La domination physique française est maintenant manifeste. « Marc m'avait demandé d'avoir notre pic de forme au moment de la phase finale, raconte Julien Deloire, le préparateur physique. On a donc continué à travailler pendant le premier tour si bien qu'on est passés très juste... » Mais le pari est payant. « Et puis, paradoxalement, explique Yachvili, on a libéré notre rugby sur ce match. » C'est ainsi que les Français inscrivent un essai par Dusautoir. Trinh-Duc transforme. Un seul point les sépare des Blacks. À la 65e minute, une pénalité est enfin sifflée, en leur faveur, à 48 m des poteaux. Yachvili, blessé, ne peut plus taper dans un ballon. « Damien Traille est sur le terrain, raconte Trinh-Duc, tout le monde se regarde. Je ne sais plus exactement comment on a décidé. » « C'est peut-être un péché d'orgueil de François, note Lièvremont, car j'avais pris Damien aux dépens de Cédric Heymans pour son jeu au pied long. » « Je n'y ai pensé qu'après, dit Papé. Je me suis dit : "Merde, il y avait Damien..." » Mais il n'est pas venu prendre le ballon pour la tenter.
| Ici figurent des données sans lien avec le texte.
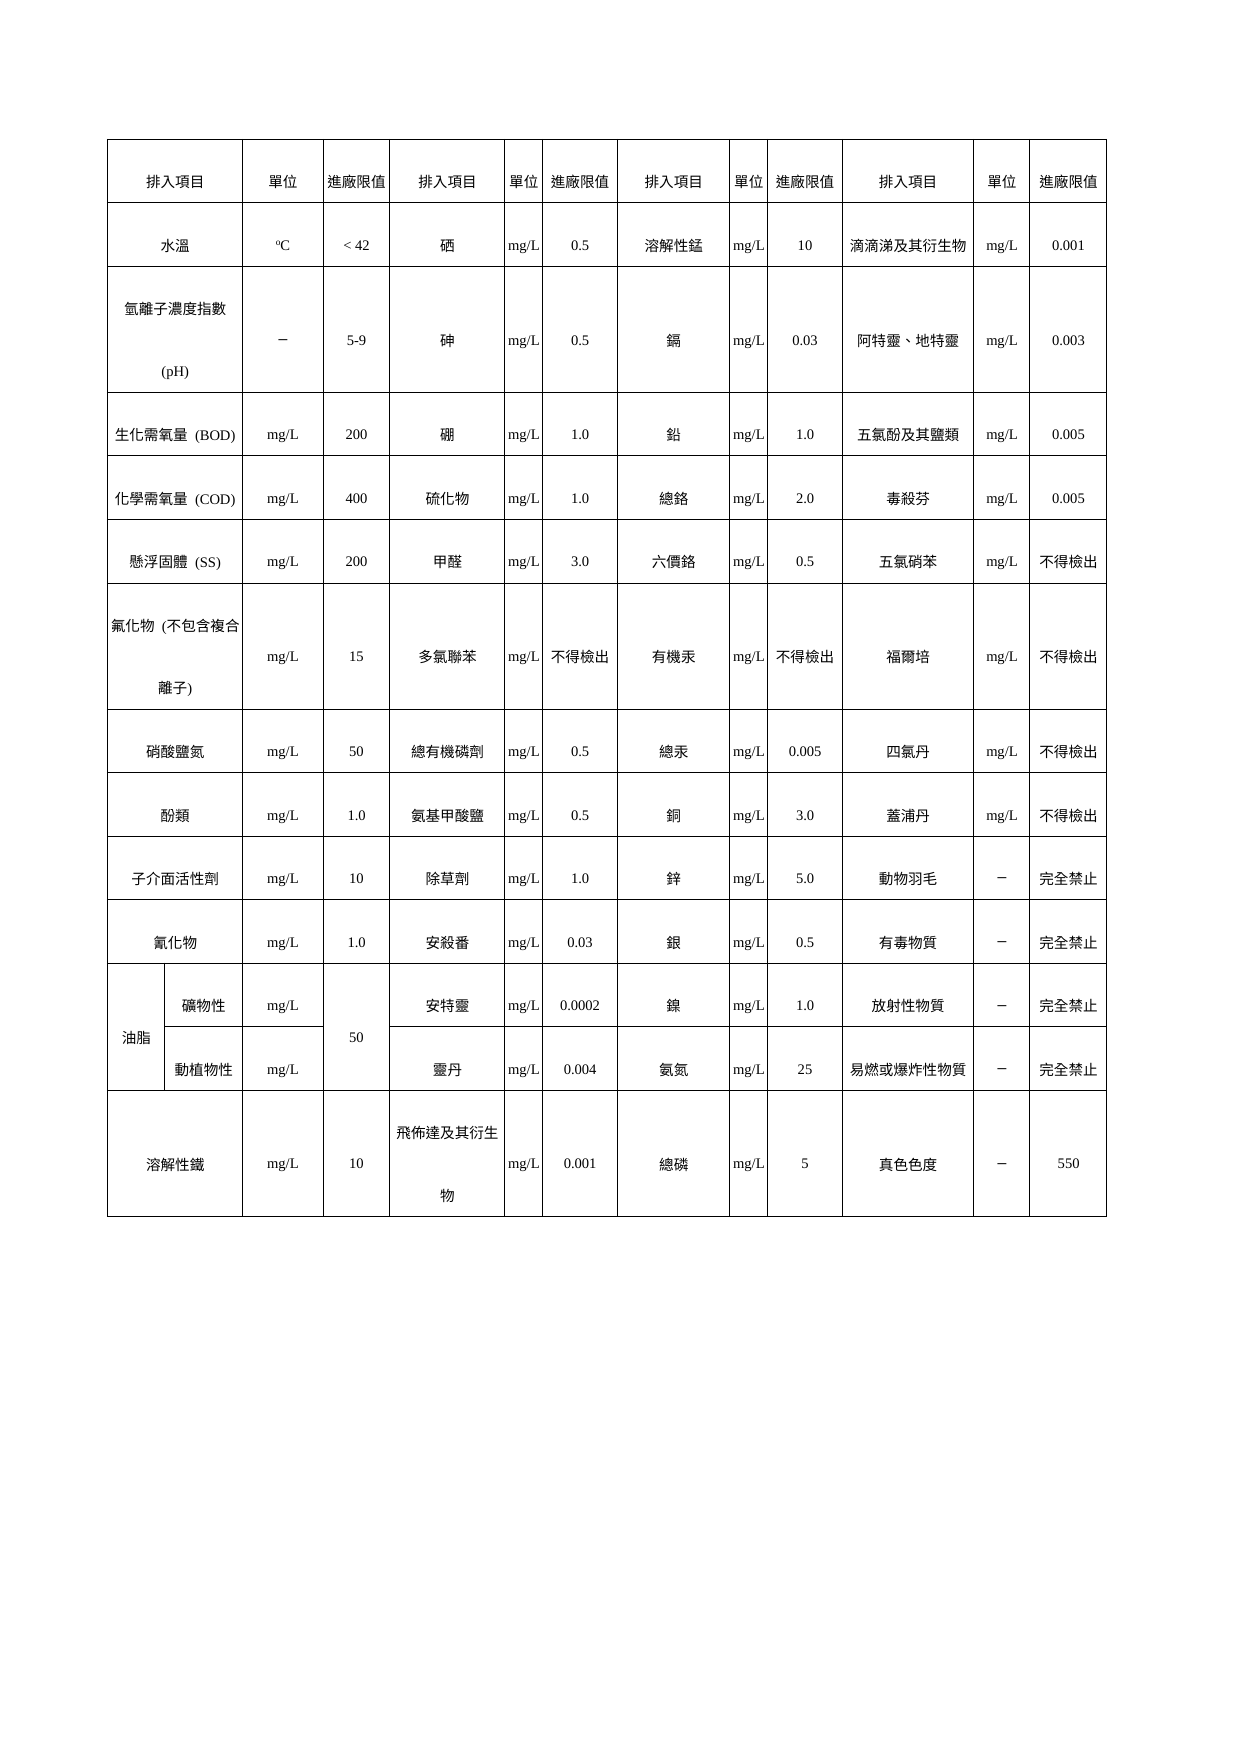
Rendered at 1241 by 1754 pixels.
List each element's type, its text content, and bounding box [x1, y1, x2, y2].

La pénalité est largement manquée. « Dès lors, on savait que Joubert ne sifflerait plus, lâche Yachvili, il baissait les yeux. » Il est souvent d'usage qu'un arbitre ne décide pas du sort d'un match dans les ultimes minutes. « Kaino prend la balle sur le côté dans un ruck, raconte Harinordoquy, je regarde Joubert... » Dans le dernier quart d'heure, les Français bousculent aussi les Blacks en mêlée. « Ils se relèvent plusieurs fois, soupire Nicolas Mas. Mais rien. » Lui comme les autres n'en dira pas davantage sur l'arbitrage. Pas même Lièvremont. « Non, ce n'est pas là-dessus que l'on a perdu, je regrette surtout quelques coups qu'on n'a pas joués ou mal. Et sur la fin, je regrette de ne pas avoir fait sortir plus tôt le ''Yach''. » « J'étais mort », confirme celui-ci. « Je rêvais que le gamin entre et nous fasse gagner », dit Lièvremont à propos de Jean-Marc Doussain (20 ans alors), qui a connu sa première sélection en finale de la Coupe du monde. Las, il commet un en-avant qui sonne le glas des Français.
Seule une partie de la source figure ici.